Patients with HFNEF and a control group consisting of asymptomatic patients with LV diastolic dysfunction (LVDD) matched by age, gender, and LV ejection fraction were studied using two-dimensional speckle-tracking echocardiography.
A total of 420 patients were included (119 with HFNEF and 301 with asymptomatic LVDD). LA longitudinal systolic (LA late diastolic strain rate) and diastolic (LA systolic strain and strain rate) function was significantly more impaired in patients with HFNEF (LA late diastolic strain rate, -1.17 ± 0.63 s(-1); LA systolic strain, 19.9 ± 7.3%; LA systolic strain rate, 1.17 ± 0.46 s(-1)) compared with those with asymptomatic LVDD (-1.80 ± 0.70 s(-1), 30.8 ± 11.4%, and 1.67 ± 0.59 s(-1), respectively) (all P values < .0001). On multiple regression analysis, LV global longitudinal systolic strain and diastolic strain rate were the most important independent predictors of LA longitudinal systolic and diastolic function, in contrast to noninvasive LV filling pressures (i.e., mitral E/e' average septal-lateral ratio), which were modestly related to LA longitudinal systolic and diastolic function. Furthermore, in patients with HFNEF, the subendocardial function of both the left atrium and the left ventricle was significantly impaired in high proportions. In that regard, in patients with HFNEF, the rate of LA longitudinal systolic and diastolic dysfunction was 65.5% and 28.5%, whereas the prevalence of LV longitudinal systolic and diastolic dysfunction was 81.5% and 58%, respectively. In addition, patients with both systolic and diastolic longitudinal dysfunction of the left atrium presented worse NYHA functional class as compared with those with normal LA longitudinal function.
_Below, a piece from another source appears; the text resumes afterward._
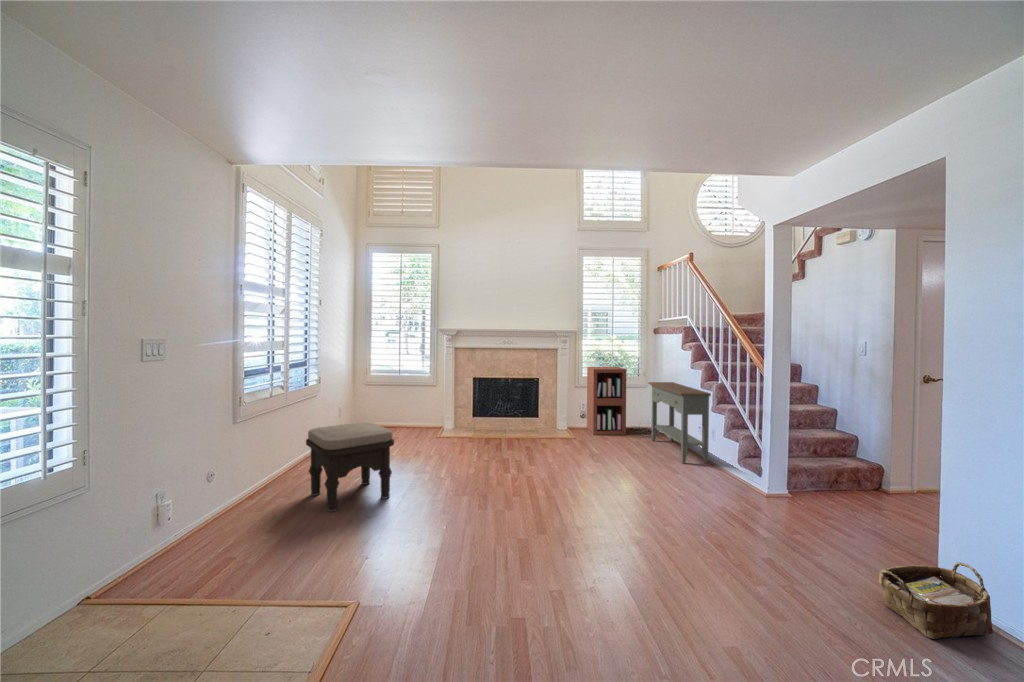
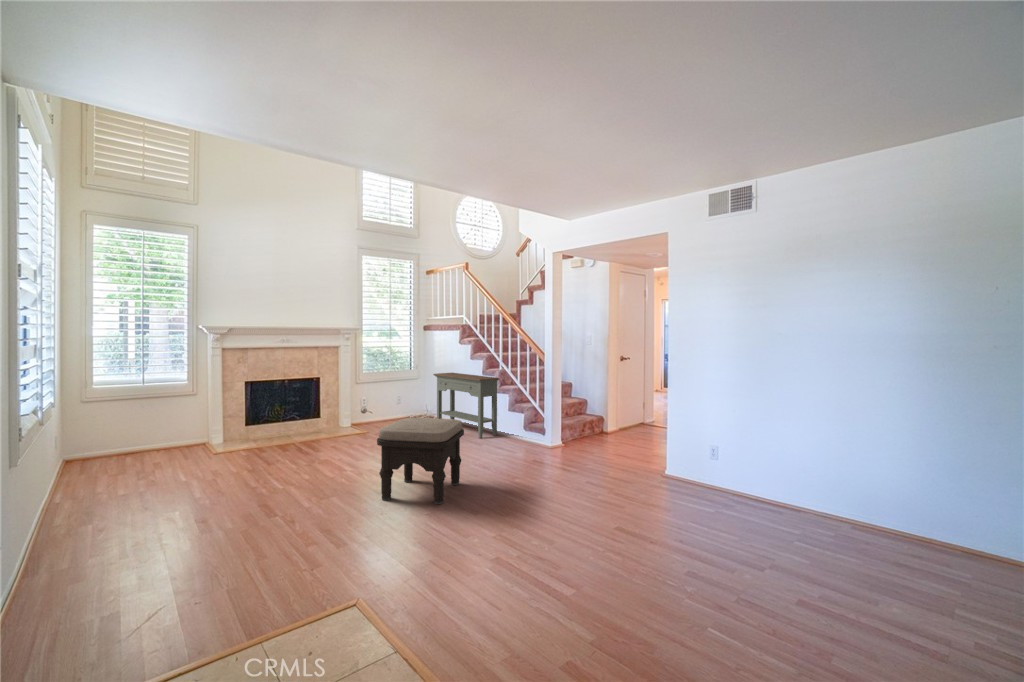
bookshelf: present [587,367,626,435] -> none [368,362,411,429]
ottoman: present [306,422,394,512] -> present [377,418,464,504]
woven basket: present [879,562,993,639] -> none [663,454,710,497]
In patients with HFNEF, LA subendocardial systolic and diastolic dysfunction is common and possibly associated with the same fibrotic processes that affect the subendocardial fibers of the left ventricle and to a lesser extent with elevated LV filling pressures. Furthermore, these findings suggest that LA longitudinal systolic and diastolic dysfunction could be related to reduced functional capacity during effort in patients with HFNEF.